Мы прошли до самого дальнего конца засеянного рожью поля и очутились перед дымовой завесой: тут стояла на своей позиции вся французская армия, от которой нас отделяли только два луга и узкая проселочная дорога. Увидя французов, мы испустили крик и, дай нам волю, бросились бы в атаку, потому что глупые молодые солдаты часто рискуют головой без всякой пользы. Однако на сей раз рядом с нами ехал рысью на своей лошади герцог, и вот он что-то крикнул нашему генералу. Вслед за этим все офицеры подались вперед и своим оружием преградили нам дорогу. Заиграли сигнальные рожки, началась толкотня и давка, сержанты бранились и распихивали нас алебардами, и скорее, чем я успею написать эти строки, вся бригада выстроилась в три небольших правильных каре с торчащими со всех сторон штыками, как это называется — эшелоном, так, чтобы каждое каре могло стрелять, не задевая другого.

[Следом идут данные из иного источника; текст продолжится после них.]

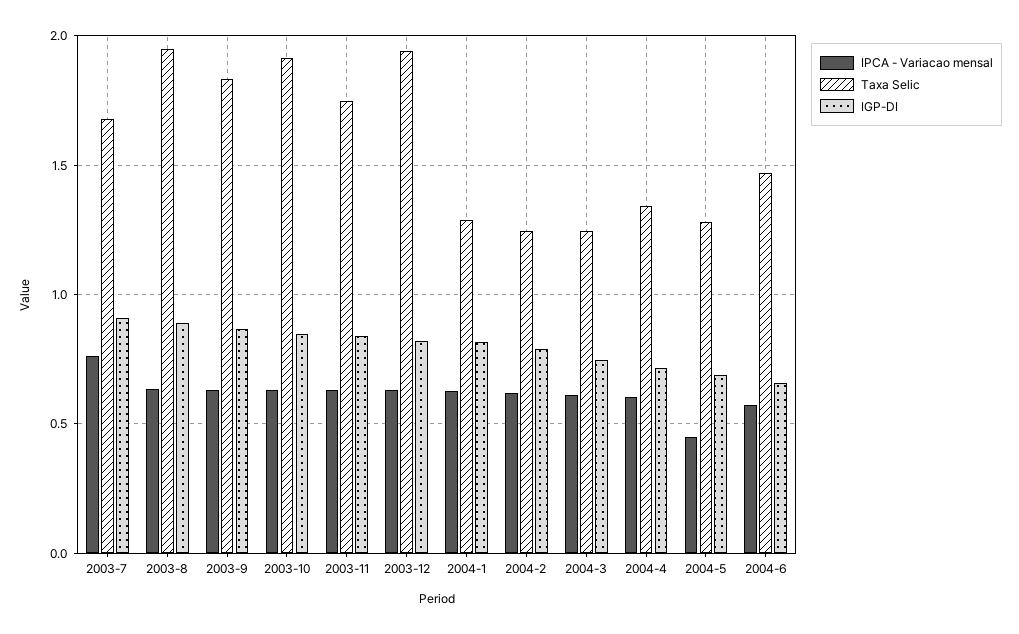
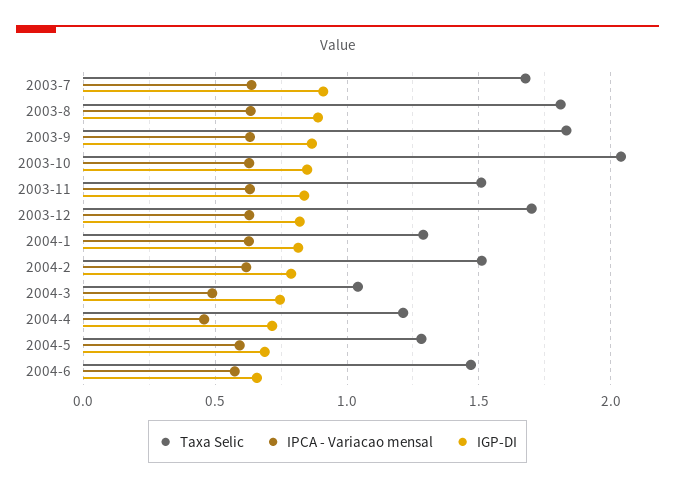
IPCA - Variacao mensal, 2003-7: 0.75 -> 0.65
Taxa Selic, 2003-8: 1.95 -> 1.8
Taxa Selic, 2003-10: 1.9 -> 2.05
Taxa Selic, 2003-11: 1.75 -> 1.5
Taxa Selic, 2003-12: 1.95 -> 1.7
Taxa Selic, 2004-2: 1.25 -> 1.5
IPCA - Variacao mensal, 2004-3: 0.6 -> 0.5
Taxa Selic, 2004-3: 1.25 -> 1.05
IPCA - Variacao mensal, 2004-4: 0.6 -> 0.45
Taxa Selic, 2004-4: 1.35 -> 1.2
IPCA - Variacao mensal, 2004-5: 0.45 -> 0.6

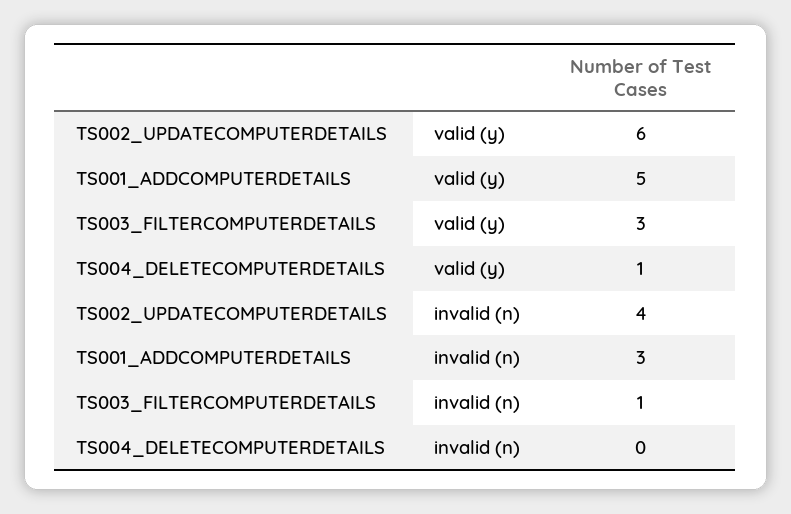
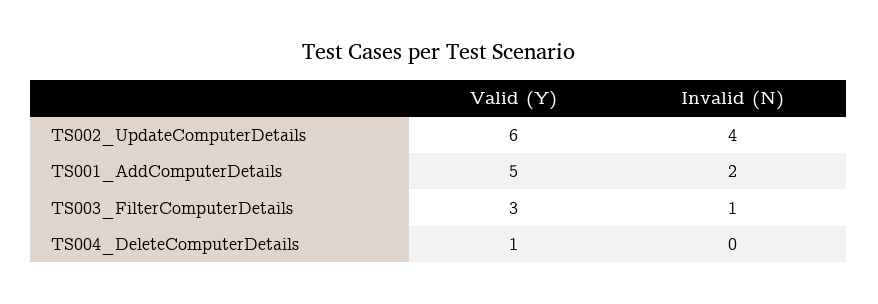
TS001_ADDCOMPUTERDETAILS, invalid (n): 3 -> 2

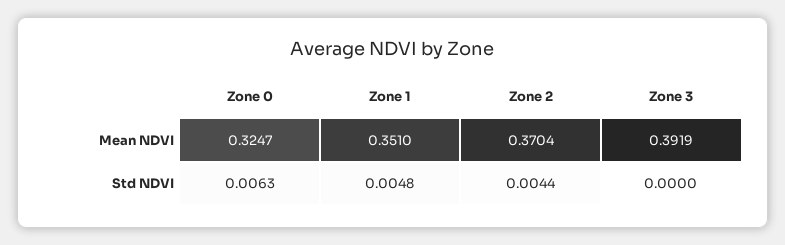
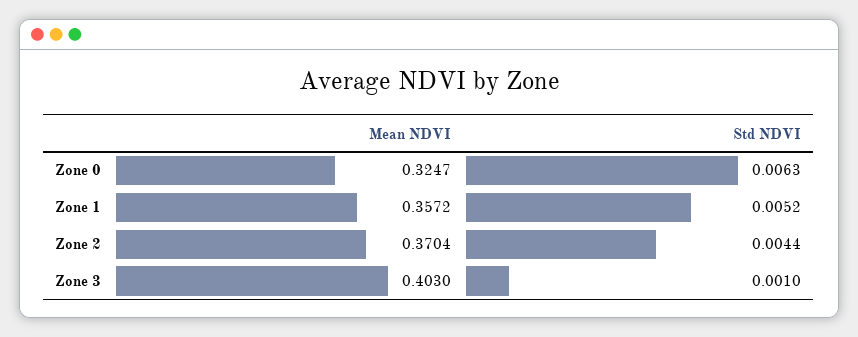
Zone 1, Mean NDVI: 0.351 -> 0.3572
Zone 3, Mean NDVI: 0.3919 -> 0.403
Zone 1, Std NDVI: 0.0048 -> 0.0052
Zone 3, Std NDVI: 0 -> 0.001

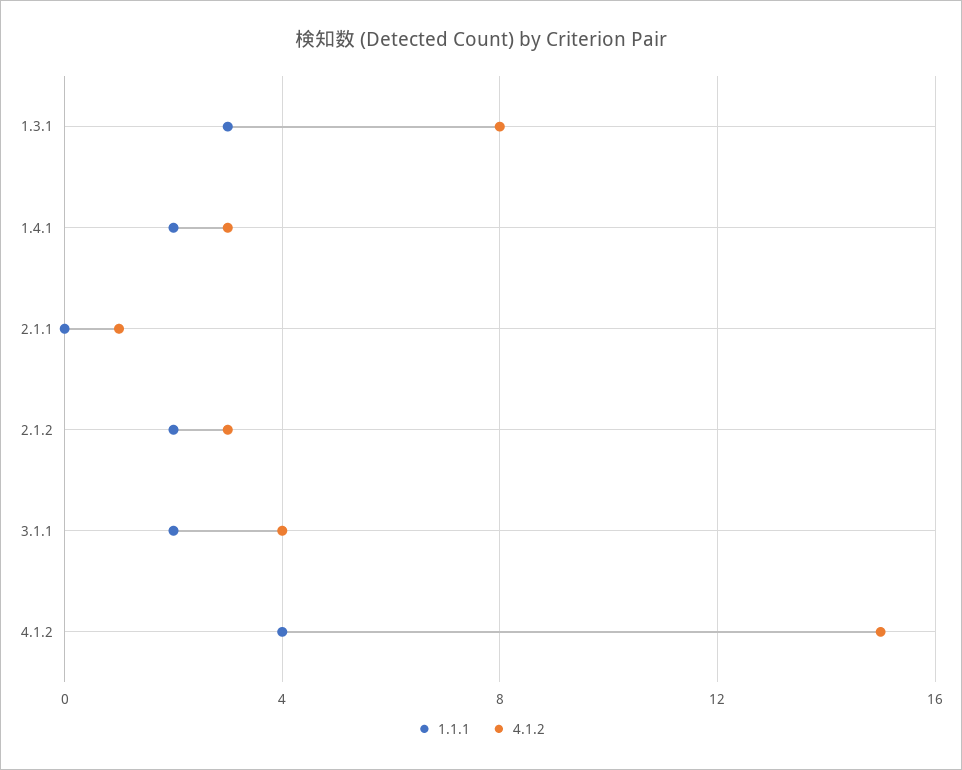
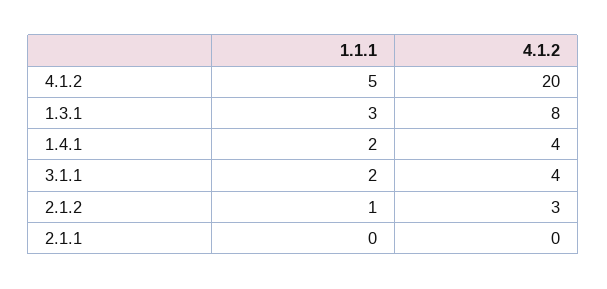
4.1.2, 1.4.1: 3 -> 4
4.1.2, 2.1.1: 1 -> 0
1.1.1, 2.1.2: 2 -> 1
1.1.1, 4.1.2: 4 -> 5
4.1.2, 4.1.2: 15 -> 20

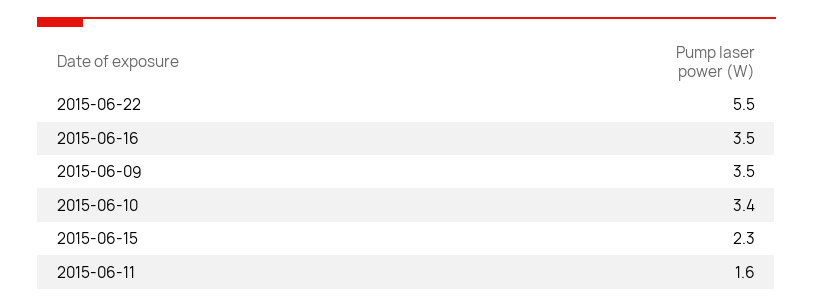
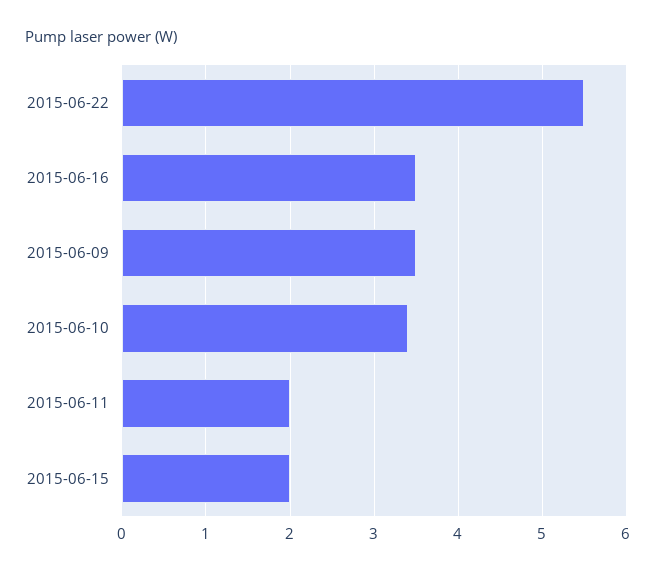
2015-06-15: 2.3 -> 2
2015-06-11: 1.6 -> 2

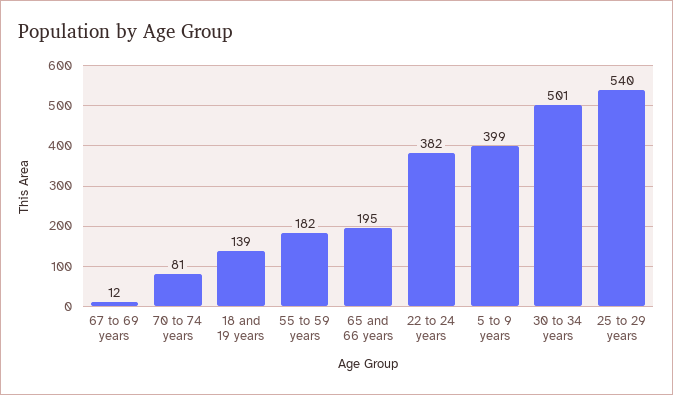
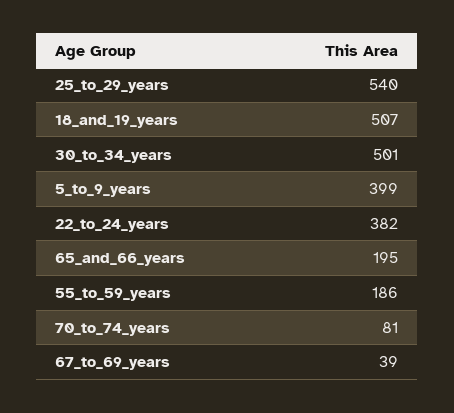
67 to 69 years: 12 -> 39
18 and 19 years: 139 -> 507
55 to 59 years: 182 -> 186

Это было для нас спасением, что легко мог понять и я, хотя и был всего лишь мальчишкой-солдатом. На нашем правом фланге был низкий отлогий холм, и из-за него доносился звук, который можно сравнить разве что с шумом волн на бервикском берегу, когда ветер дует с востока. Вся земля содрогалась от этого глухого рокота.
— Смелее, 71-й полк, ради Бога смелее! — кричал за нами голос нашего полковника, хотя перед нами не было ничего, кроме отлогого зеленого ската, покрытого травой и испещренного ромашкой и одуванчиками.
И вдруг из-за холма показались разом восемьсот медных касок с длинными хвостами из конских волос, развевающимися по воздуху, а затем восемьсот свирепых лиц, которые, сверкая глазами, смотрели на нас между ушами такого же числа лошадей. С минуту можно было видеть только блеск кирас, свистящие в воздухе сабли, развевающиеся гривы лошадей, их раздувающиеся красные ноздри и слышать топот копыт; затем послышался ружейный залп, и наши пули застучали, ударяясь об их кирасы, точно град об оконные стекла. Я выстрелил вместе с остальными и затем как можно скорее забил новый заряд стараясь разглядеть сквозь дым, что происходит передо мной; но видел лишь что-то длинное и тонкое, медленно двигающееся взад и вперед.
Нам дан был рожком сигнал прекратить стрельбу; порыв ветра рассеял окутывавший нас дым, и тут мы разглядели, что случилось.
Я ждал, что половина кавалерийского полка лежит на земле; но то ли французов спасли их кирасы, то ли мы, молодые солдаты, в суматохе выстрелили слишком высоко, только залп не причинил им большого вреда. Около тридцати лошадей лежало на земле, три из них на расстоянии десяти ярдов от меня; средняя лежала на спине, задрав кверху все четыре ноги; одна из этих ног и была тем непонятным предметом, который я видел сквозь дым. Около восьми или десяти человек были убиты и приблизительно столько же ранены: они еще не могли прийти в себя и сидели на траве, хотя один кричал изо всей силы: «Vive l’Empereur!»[15] Другой солдат, раненный в бедро — он был высокого роста и с черными усами, прислонился к своей убитой лошади и, подняв с земли свою винтовку, продолжал стрелять с таким хладнокровием, как будто бы находился в тире, и попал прямо в лоб Августу Мейерсу, стоявшему от меня через двух человек. Затем он протянул руку, чтобы поднять другую винтовку, лежавшую неподалеку, но тут громадный ростом Ход-сон, самый сильный солдат во всей гренадерской роте, выскочил вперед и всадил ему штык в шею.